◆ DATA TO PROCESS:
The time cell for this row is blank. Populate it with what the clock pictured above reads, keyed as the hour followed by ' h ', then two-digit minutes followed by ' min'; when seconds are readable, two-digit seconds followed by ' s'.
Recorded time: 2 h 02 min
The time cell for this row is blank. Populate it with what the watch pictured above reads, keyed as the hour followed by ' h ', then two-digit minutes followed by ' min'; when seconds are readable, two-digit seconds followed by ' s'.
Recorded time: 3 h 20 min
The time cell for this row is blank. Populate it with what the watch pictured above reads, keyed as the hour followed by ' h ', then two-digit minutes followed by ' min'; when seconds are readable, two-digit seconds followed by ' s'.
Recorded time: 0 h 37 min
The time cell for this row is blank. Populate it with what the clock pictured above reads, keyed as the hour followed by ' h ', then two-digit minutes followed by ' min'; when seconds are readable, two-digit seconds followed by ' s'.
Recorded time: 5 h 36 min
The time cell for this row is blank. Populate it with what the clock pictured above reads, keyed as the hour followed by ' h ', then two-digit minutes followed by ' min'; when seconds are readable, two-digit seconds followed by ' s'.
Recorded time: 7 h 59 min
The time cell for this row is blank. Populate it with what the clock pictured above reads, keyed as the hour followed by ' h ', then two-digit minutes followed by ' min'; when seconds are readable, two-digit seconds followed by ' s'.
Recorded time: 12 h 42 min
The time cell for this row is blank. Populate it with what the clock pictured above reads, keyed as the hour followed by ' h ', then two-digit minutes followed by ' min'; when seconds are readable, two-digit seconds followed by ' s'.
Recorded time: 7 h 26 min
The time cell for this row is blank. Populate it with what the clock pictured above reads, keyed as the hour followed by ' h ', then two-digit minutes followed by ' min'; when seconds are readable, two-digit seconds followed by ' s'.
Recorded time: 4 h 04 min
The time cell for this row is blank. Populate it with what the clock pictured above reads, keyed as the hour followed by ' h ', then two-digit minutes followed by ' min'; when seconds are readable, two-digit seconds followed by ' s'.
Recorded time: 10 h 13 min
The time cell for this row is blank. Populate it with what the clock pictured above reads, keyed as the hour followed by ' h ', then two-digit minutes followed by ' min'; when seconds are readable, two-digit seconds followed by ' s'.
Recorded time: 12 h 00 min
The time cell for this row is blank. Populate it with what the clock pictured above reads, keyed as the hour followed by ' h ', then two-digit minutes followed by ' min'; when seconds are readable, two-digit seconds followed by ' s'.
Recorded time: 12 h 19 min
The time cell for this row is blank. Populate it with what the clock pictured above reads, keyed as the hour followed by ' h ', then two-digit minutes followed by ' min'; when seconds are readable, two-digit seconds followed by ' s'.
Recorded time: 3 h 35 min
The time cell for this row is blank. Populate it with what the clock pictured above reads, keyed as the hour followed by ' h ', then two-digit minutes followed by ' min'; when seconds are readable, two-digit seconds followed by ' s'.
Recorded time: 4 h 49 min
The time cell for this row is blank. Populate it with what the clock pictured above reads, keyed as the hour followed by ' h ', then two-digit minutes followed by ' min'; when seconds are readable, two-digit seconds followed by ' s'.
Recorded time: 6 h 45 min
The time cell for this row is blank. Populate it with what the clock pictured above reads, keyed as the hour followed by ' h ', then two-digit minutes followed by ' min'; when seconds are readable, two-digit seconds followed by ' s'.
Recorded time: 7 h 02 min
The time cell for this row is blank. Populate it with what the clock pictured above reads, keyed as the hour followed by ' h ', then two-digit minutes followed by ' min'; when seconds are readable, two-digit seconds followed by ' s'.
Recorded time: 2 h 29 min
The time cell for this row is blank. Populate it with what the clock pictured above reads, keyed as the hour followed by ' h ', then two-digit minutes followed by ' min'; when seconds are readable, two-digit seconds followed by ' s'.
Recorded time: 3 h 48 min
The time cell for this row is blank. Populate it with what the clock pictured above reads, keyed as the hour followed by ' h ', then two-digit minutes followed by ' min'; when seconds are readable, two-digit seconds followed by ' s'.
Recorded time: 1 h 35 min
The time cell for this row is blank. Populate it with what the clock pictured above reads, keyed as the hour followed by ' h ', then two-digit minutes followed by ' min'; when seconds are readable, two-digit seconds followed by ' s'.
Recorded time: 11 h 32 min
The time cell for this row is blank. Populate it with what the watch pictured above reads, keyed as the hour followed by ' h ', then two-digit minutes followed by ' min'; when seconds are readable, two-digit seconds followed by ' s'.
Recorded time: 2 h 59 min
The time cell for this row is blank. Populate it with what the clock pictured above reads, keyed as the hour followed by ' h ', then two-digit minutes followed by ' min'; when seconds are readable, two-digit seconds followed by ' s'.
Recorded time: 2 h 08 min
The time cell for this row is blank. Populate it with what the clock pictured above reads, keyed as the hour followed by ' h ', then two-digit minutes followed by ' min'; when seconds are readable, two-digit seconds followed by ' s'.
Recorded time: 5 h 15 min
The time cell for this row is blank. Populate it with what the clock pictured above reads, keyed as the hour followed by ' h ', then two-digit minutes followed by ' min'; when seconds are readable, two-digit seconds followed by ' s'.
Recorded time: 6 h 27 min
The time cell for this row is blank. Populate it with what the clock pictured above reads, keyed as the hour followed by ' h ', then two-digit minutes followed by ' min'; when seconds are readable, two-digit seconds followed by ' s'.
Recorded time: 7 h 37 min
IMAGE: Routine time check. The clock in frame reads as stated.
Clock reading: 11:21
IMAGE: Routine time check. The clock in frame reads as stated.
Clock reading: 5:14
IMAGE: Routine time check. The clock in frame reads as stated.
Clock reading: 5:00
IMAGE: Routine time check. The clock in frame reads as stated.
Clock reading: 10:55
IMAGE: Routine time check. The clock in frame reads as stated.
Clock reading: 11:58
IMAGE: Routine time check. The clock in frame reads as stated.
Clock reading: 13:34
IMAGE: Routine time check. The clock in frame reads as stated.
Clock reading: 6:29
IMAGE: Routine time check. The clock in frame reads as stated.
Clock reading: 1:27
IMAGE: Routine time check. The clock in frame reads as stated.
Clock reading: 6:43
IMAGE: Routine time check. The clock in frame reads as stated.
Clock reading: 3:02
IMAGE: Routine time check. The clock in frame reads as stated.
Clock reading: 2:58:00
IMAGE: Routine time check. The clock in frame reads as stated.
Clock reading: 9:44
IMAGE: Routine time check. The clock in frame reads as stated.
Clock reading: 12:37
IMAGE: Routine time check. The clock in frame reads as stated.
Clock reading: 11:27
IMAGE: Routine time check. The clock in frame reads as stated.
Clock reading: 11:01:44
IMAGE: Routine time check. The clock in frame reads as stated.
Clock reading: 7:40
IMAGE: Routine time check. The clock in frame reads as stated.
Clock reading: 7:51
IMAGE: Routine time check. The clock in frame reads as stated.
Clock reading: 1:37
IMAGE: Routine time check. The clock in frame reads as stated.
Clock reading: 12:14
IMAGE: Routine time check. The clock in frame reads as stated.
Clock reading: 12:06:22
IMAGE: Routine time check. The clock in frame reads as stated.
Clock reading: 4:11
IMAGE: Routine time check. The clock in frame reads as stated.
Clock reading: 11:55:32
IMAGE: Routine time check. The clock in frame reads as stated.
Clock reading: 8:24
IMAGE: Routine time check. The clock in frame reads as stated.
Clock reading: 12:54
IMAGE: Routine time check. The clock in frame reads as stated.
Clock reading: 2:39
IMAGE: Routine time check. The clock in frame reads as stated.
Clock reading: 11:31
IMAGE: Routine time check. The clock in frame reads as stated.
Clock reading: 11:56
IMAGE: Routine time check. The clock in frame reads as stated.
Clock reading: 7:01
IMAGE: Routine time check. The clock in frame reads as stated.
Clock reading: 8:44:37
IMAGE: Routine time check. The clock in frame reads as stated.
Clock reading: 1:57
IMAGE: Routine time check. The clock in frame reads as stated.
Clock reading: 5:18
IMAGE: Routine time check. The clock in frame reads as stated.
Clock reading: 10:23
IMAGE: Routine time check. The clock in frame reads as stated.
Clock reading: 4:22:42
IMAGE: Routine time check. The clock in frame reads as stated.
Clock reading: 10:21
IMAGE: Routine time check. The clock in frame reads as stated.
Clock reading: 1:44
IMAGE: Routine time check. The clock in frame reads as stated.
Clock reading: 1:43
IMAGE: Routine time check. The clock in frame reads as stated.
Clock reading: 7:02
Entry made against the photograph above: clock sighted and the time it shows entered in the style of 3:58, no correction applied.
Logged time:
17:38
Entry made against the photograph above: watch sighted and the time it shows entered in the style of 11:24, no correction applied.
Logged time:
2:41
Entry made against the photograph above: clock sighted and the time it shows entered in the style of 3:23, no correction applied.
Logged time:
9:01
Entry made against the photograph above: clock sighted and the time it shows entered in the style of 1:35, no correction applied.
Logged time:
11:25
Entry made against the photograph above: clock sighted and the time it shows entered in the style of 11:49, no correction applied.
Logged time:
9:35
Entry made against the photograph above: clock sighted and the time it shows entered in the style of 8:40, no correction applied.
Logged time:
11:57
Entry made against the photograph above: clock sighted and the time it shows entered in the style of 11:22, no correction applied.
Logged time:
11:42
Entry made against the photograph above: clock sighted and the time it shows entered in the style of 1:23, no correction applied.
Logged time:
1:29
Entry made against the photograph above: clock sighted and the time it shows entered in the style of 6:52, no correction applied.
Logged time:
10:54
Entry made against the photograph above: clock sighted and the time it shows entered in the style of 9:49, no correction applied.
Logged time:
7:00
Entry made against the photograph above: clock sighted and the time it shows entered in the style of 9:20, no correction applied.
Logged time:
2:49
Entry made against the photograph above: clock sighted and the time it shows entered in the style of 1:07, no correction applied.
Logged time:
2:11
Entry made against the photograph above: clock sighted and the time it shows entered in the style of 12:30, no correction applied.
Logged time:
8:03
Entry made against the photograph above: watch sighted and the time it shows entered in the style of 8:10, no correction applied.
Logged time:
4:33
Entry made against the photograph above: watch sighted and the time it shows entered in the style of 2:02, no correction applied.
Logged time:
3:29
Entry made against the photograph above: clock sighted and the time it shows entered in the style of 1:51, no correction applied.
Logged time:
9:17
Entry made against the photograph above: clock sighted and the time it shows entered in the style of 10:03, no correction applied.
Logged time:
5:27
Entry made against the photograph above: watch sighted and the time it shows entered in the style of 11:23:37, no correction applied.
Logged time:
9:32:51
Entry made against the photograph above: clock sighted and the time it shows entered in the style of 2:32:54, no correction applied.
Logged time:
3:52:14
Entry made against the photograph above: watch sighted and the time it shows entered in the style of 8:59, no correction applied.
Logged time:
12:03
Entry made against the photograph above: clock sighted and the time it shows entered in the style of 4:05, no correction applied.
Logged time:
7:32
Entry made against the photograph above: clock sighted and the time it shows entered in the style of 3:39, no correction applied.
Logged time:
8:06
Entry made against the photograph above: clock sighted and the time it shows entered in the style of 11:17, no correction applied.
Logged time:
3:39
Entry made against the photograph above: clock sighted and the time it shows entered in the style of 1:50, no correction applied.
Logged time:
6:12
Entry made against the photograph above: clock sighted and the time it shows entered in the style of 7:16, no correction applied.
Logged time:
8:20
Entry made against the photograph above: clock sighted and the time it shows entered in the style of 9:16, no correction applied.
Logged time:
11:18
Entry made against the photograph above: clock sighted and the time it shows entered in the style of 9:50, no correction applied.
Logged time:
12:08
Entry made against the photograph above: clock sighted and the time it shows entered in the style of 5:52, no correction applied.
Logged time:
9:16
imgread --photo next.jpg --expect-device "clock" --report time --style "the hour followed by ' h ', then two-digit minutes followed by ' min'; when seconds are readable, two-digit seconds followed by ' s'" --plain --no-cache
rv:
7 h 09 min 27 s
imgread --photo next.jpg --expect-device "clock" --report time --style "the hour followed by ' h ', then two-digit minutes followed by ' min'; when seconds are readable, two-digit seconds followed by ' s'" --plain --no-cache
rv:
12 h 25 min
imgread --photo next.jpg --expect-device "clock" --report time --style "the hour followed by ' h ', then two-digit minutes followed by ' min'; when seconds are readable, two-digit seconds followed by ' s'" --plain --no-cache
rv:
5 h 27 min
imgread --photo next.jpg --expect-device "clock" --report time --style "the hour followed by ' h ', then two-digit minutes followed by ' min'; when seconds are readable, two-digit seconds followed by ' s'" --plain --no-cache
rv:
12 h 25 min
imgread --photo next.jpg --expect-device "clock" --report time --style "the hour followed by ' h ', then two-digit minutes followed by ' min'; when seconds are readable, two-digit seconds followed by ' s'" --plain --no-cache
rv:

◆ GOAL: Reproduce everything from the start of the records down to and including the line that contains "Recorded time: 0 h 37 min", character for character.

◆ COMPLETE RESPONSE:
The time cell for this row is blank. Populate it with what the clock pictured above reads, keyed as the hour followed by ' h ', then two-digit minutes followed by ' min'; when seconds are readable, two-digit seconds followed by ' s'.
Recorded time: 2 h 02 min
The time cell for this row is blank. Populate it with what the watch pictured above reads, keyed as the hour followed by ' h ', then two-digit minutes followed by ' min'; when seconds are readable, two-digit seconds followed by ' s'.
Recorded time: 3 h 20 min
The time cell for this row is blank. Populate it with what the watch pictured above reads, keyed as the hour followed by ' h ', then two-digit minutes followed by ' min'; when seconds are readable, two-digit seconds followed by ' s'.
Recorded time: 0 h 37 min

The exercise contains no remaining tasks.